| Written problem |
Could you give back only the lines of the material that open with the one containing "kingdom: Plantae" and close with the one containing "common name: Annual bluegrass", with "common name" replaced by "vernacular name" and everything else unchanged?

Records from a dataset
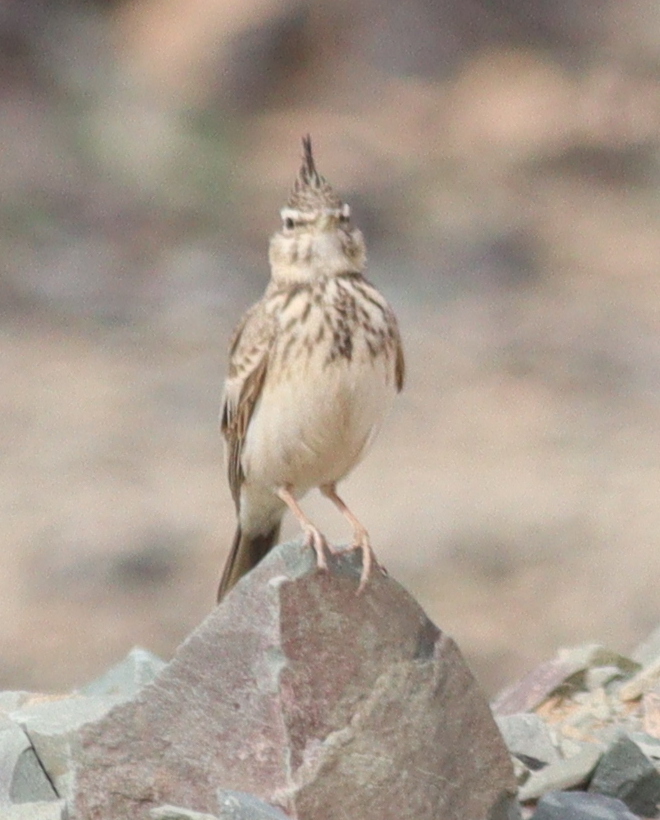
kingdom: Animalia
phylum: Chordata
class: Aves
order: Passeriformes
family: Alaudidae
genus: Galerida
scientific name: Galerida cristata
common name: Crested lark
--
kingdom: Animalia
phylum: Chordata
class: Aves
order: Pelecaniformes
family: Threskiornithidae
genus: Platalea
==
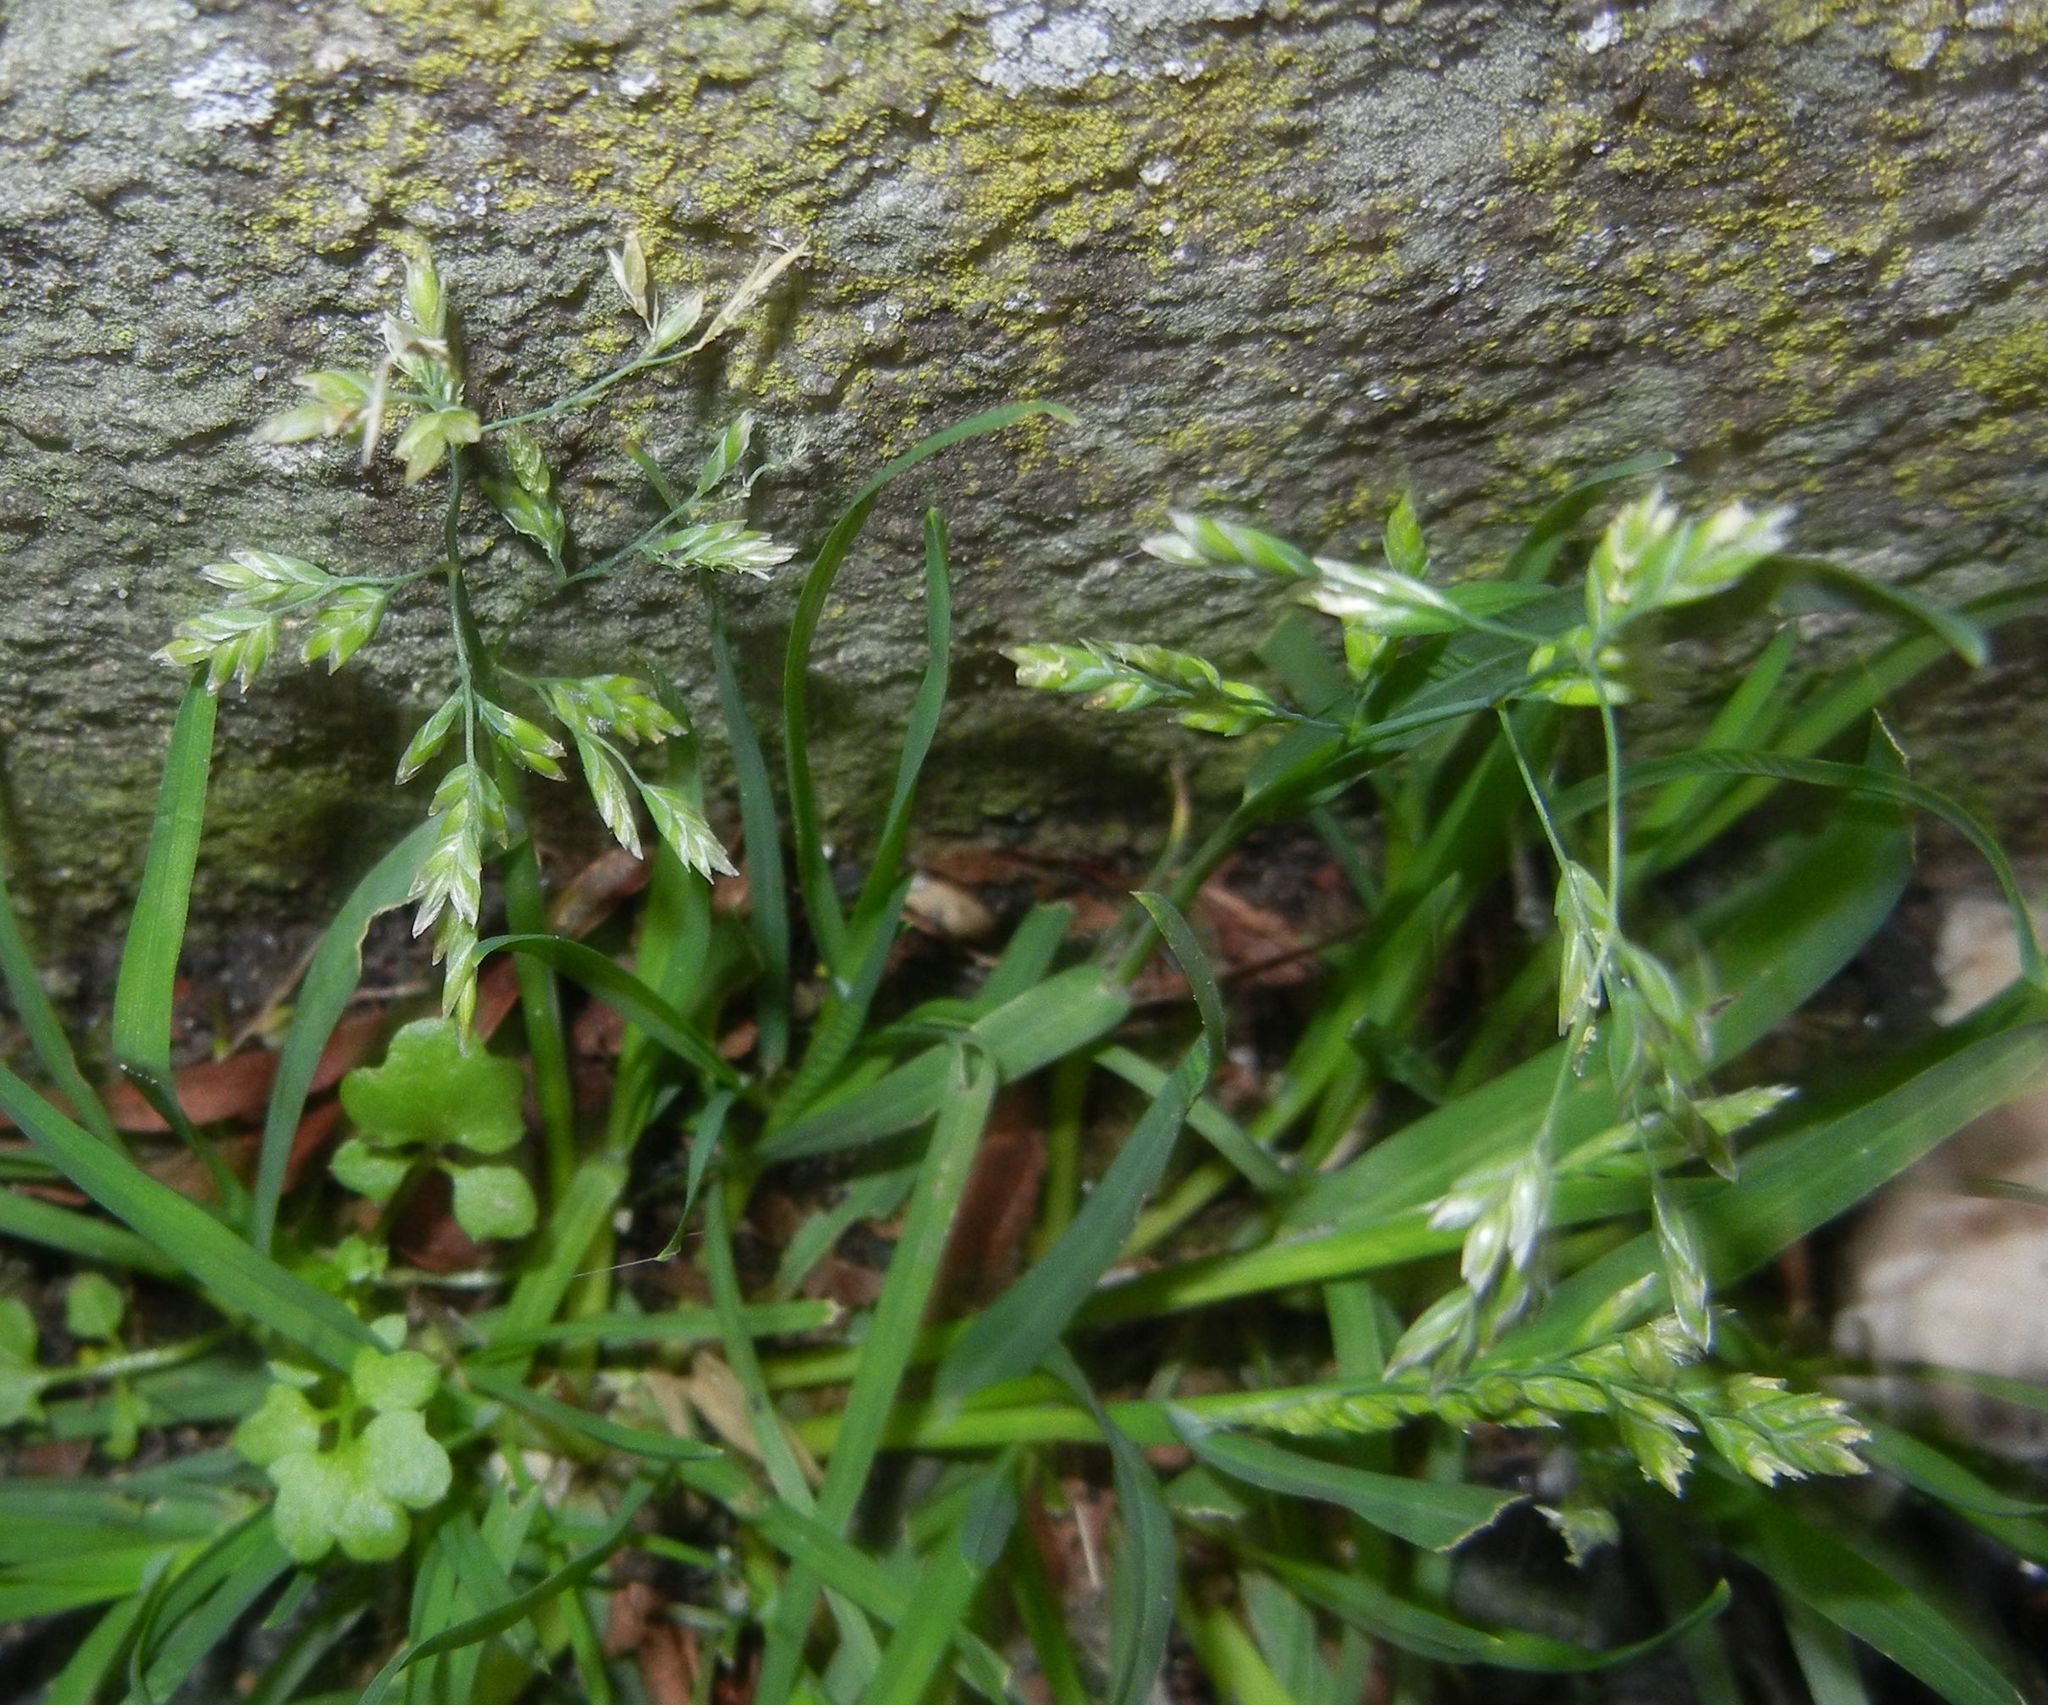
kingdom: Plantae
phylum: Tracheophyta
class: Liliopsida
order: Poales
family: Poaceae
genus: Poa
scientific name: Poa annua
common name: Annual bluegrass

| Solution for this problem |
kingdom: Plantae
phylum: Tracheophyta
class: Liliopsida
order: Poales
family: Poaceae
genus: Poa
scientific name: Poa annua
vernacular name: Annual bluegrass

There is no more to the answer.